When someone close dies it is always hard, but hearing of their death when it is too late to tell them how much you loved them makes the news even tougher to bear

For my birthday, my wife bought me a paragliding lesson, a gift I hope prompted more by the fact that I’ve always yearned to fly than her wanting me to take a running jump off a cliff.

My arms are now littered with yellowing bruises that make me look like a heroin addict – I’m certainly attracting odd looks in Poundbury, less in Littlemoor - but I am elated all the same.

I believe - and tell my daughter - what my godmother always told me: have a go at everything.

Sally was truly fearless, a natural journalist whose joie de vivre was second only to her love of cricket, the film Porky’s and, alack, Shakespeare. But hey, two out of three ain’t bad: no one’s perfect.

She got me drunk for the first time, in my teens – on cold cans of Colt 45 smuggled into Lord’s.

We were ejected from the MCC after pinging peanut husks at the pompous, tutting buffoons in front of us and spent the next hour sobering up on a long walk down the Regent’s Canal before, still giggling, Withnail-esque tea and cake at the Waldorf.

Sally was a boy’s dream: she bought me fake, plastic sick for my seventh birthday, an exploding ashtray for my 11th, canned elephant meat for my 13th and – for my 18th – a bottle of gin. I adored her: she was simply uncontainable.

Even in her 70s, she’d race up down-escalators just for fun. When I last saw her, she was, as ever, electric and fun, lacing me with clever, fond talk of newspapers, cinema and claret.

When – grimly, at the funeral of another, dear family friend - I belatedly heard the news of her death, I was surreally bereft. The unkindness of it was utterly stunning.

Age is no deal: neither to the young, nor the old.

The good ones are all popping off now, one by one. But life is a queer thing. It always takes with one hand but it does give with the other.

Heading home, empty with sadness and shock, I held my seven-year-old daughter tight to my chest.

“Daddy,” she said, eyes wide, “you’re the best daddy in the whole wide world.”

Days later, in London, I took a weakening phone call. My car – parked up outside Wool station – had been banjaxed: hit by a drunk driver at 2am, who’d legged it, been arrested and promptly burst into tears.

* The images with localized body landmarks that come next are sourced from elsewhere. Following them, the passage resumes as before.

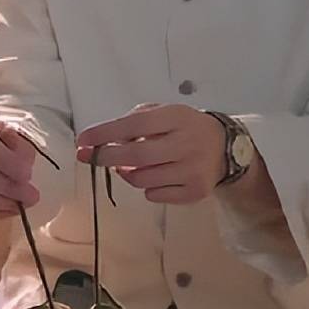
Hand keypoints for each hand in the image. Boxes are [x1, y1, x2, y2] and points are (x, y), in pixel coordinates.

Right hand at [0, 115, 39, 219]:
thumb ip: (21, 149)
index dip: (6, 161)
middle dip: (7, 187)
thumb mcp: (17, 135)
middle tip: (31, 195)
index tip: (27, 174)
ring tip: (22, 204)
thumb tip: (23, 173)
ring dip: (1, 203)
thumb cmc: (7, 141)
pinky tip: (10, 209)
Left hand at [76, 104, 226, 204]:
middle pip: (136, 156)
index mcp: (176, 118)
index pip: (134, 125)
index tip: (83, 140)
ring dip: (126, 174)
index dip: (105, 134)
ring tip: (129, 165)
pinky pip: (155, 195)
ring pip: (143, 179)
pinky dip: (146, 187)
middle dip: (106, 157)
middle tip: (88, 157)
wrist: (226, 148)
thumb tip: (103, 142)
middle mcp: (186, 144)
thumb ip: (136, 122)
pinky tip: (155, 175)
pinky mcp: (195, 192)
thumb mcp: (164, 114)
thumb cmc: (184, 128)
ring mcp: (193, 170)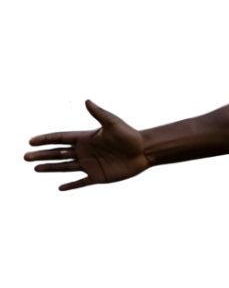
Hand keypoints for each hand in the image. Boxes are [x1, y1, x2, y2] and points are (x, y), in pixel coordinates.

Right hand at [24, 99, 149, 192]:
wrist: (145, 152)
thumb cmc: (130, 136)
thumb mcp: (112, 123)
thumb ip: (99, 113)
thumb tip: (87, 99)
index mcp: (85, 138)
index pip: (60, 138)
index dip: (45, 139)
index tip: (30, 141)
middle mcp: (85, 152)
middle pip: (58, 153)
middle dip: (42, 155)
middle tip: (25, 157)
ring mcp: (90, 165)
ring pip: (65, 167)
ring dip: (50, 168)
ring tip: (35, 169)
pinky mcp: (98, 177)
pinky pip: (81, 183)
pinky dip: (70, 186)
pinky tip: (58, 188)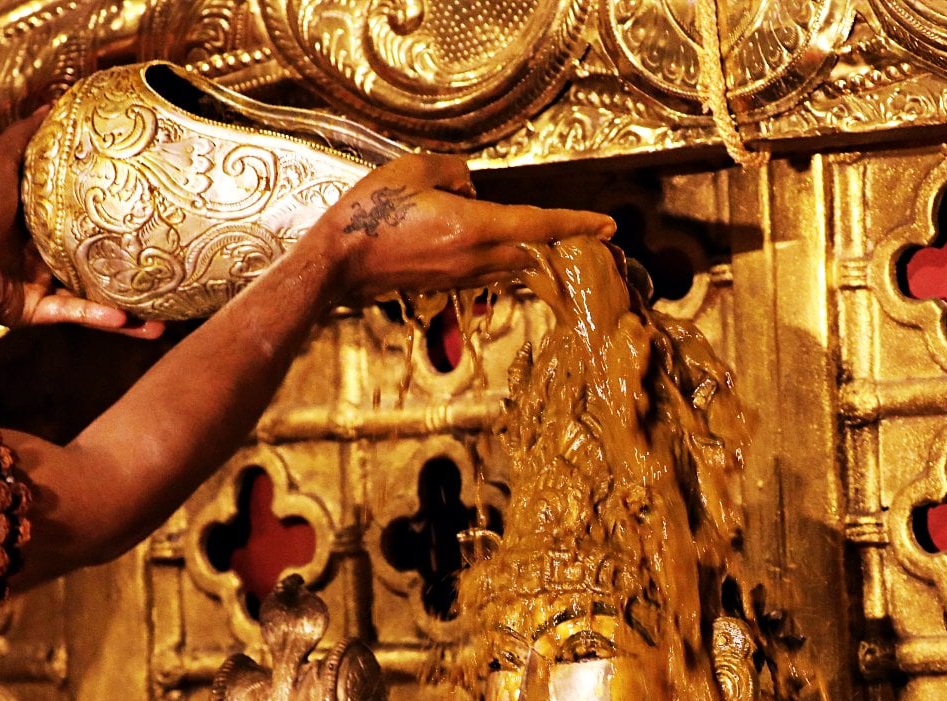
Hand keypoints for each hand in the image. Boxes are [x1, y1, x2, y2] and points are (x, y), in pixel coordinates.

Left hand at [0, 111, 165, 337]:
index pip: (90, 224)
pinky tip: (128, 320)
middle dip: (135, 276)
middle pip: (100, 267)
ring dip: (129, 314)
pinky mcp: (37, 312)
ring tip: (163, 323)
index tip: (155, 221)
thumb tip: (53, 103)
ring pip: (96, 301)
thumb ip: (27, 138)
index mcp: (43, 225)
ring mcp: (43, 287)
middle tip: (171, 277)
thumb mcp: (3, 163)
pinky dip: (100, 318)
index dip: (120, 224)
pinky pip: (75, 315)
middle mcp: (47, 257)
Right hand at [321, 154, 615, 300]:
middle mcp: (475, 258)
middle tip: (592, 236)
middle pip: (536, 253)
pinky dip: (503, 257)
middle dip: (564, 245)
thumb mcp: (411, 170)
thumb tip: (468, 182)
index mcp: (474, 227)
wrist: (338, 263)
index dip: (577, 225)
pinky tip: (495, 243)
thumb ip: (450, 170)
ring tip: (551, 240)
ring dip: (534, 253)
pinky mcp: (447, 285)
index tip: (608, 228)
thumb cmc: (370, 213)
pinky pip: (488, 270)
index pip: (539, 226)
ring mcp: (462, 276)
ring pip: (513, 265)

The 0844 phone calls and ramifications – paperwork, police statements, rows with bean counters - have been endless and boring.

But all I’ve really been able to concentrate on this week is Sally. Because it’s people that matter, not things.

Things can be replaced. People cannot. I wish I had told her just how important she was to me. Monstrously, I can’t even recall telling her that I loved her. I only hope she knew.

My life is so much the more special for having known her. And – fond of it though I was – I can not say that of my written-off Audi A4.

So, don’t make my mistakes. If you love someone, tell them. Today.